Apratim, there are several reasons why I don't like DRIPS as investments. (Chuz earlier alluded to one of them):

1. If you have a DRIP in a taxable account, over time you can expect it to perform less well, other things equal, than a pure growth stock that doesn't pay dividends. Suppose we have two stocks, DELL A and DELL B. DA is a pure growth stock whereas DB pays a dividend. (say $1 per qtr.) Initially, both stocks trade at $65. On ex-dividend date, the market price of DB will fall to $64. If you own DB you will now have $64 securities plus $.61 in cash, once you have paid your income taxes. (this assumes your marginal tax bracket is .39).

Granted, you can purchase additional stock with the $.61 but your investment is still is worth only $64.61. (Okay - $64.68 if we assume you purchase additional shares w/o commision and at a 10% discount.)

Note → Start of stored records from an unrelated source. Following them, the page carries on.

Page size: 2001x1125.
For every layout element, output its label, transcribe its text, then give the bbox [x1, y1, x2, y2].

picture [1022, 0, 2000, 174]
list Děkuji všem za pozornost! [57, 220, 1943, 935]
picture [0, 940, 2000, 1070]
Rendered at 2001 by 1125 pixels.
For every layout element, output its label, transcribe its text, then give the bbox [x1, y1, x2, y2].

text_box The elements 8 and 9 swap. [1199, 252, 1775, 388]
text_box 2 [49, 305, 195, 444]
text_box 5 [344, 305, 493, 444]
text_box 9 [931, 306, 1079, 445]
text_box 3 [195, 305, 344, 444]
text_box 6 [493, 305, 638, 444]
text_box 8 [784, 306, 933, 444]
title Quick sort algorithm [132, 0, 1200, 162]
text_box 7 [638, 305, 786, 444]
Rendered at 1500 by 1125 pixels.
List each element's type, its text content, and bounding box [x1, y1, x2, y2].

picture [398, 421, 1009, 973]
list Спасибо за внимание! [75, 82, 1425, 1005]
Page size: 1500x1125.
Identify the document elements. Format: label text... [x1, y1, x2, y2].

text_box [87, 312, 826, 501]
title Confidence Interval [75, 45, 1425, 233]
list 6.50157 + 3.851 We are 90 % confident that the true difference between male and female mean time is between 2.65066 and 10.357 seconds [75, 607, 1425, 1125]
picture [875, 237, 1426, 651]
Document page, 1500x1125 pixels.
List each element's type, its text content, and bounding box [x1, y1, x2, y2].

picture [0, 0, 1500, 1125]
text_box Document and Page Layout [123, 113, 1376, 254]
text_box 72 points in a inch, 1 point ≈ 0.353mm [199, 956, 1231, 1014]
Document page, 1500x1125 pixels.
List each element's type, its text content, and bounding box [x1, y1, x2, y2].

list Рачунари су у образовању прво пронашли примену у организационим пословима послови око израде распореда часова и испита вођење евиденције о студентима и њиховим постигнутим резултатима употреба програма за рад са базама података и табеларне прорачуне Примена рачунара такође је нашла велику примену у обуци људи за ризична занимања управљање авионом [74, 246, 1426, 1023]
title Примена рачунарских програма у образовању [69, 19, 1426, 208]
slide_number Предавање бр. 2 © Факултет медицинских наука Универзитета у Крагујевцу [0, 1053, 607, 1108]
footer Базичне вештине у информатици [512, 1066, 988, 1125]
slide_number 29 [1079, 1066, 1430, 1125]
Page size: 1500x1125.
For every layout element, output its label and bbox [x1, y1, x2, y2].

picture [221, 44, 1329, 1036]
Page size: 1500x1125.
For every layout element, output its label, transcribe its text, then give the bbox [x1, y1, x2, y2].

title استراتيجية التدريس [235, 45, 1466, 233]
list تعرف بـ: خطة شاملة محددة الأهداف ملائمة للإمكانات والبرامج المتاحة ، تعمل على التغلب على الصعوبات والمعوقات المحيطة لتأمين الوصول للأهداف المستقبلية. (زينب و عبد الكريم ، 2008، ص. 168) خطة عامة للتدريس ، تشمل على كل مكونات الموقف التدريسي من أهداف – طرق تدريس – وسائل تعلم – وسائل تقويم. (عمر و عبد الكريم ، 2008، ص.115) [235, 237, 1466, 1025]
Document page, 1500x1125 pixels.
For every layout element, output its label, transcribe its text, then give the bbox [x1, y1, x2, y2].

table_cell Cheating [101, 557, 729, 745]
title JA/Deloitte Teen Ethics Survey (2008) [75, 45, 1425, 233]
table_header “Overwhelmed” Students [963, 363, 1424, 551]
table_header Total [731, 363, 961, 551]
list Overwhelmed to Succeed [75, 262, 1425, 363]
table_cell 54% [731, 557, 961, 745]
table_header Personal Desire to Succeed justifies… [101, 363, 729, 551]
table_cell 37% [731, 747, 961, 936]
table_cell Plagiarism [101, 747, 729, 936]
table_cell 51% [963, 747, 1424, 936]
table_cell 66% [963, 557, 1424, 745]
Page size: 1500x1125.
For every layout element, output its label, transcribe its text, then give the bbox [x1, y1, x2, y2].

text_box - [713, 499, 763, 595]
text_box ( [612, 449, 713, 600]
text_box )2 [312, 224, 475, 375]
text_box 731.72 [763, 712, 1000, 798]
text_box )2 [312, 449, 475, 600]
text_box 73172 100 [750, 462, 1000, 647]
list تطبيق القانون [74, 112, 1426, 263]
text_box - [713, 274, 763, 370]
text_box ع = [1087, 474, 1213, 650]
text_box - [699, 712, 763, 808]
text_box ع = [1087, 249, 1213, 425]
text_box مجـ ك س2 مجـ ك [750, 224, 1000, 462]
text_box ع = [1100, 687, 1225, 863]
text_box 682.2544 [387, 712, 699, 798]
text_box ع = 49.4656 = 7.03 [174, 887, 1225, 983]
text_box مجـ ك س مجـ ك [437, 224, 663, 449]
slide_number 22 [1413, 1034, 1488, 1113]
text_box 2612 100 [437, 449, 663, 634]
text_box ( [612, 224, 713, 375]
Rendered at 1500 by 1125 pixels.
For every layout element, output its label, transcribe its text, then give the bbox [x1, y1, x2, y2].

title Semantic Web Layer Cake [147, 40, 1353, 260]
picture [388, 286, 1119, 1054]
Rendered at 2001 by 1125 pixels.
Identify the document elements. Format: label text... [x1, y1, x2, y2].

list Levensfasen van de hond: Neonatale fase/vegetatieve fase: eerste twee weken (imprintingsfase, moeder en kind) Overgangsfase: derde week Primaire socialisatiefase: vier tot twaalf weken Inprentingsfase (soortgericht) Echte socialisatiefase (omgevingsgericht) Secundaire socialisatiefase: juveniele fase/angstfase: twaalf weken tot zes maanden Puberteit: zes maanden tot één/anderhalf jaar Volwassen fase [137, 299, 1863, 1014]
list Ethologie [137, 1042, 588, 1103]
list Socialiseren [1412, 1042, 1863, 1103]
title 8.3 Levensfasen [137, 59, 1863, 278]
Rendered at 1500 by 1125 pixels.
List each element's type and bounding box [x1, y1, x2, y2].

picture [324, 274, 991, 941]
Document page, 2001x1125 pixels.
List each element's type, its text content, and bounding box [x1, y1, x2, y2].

Unless this is a tax sheltered account, you would have been better off to invest your funds in a pure growth stock so that all returns are capital gains.

2. I don't see any bona fide economic benefit (efficiency gain) in a firm sending money to shareholders in one envelope, only to have it sent back in another. Isn't there a freight charge to be collected here? Isn't this what the Federal gov't in Washington D.C. does to taxpayers in the various states (i.e., subsidies to States)?

Can't you do better than DRIPS simply by investing your money in growth stocks? The only way I can see a DRIP being better is if you hold the investment in a tax shelter, and the firm is willing to give you discounts, and the value of the discounts exceeds the drag on the firm's earnings which are a result of the program's costs.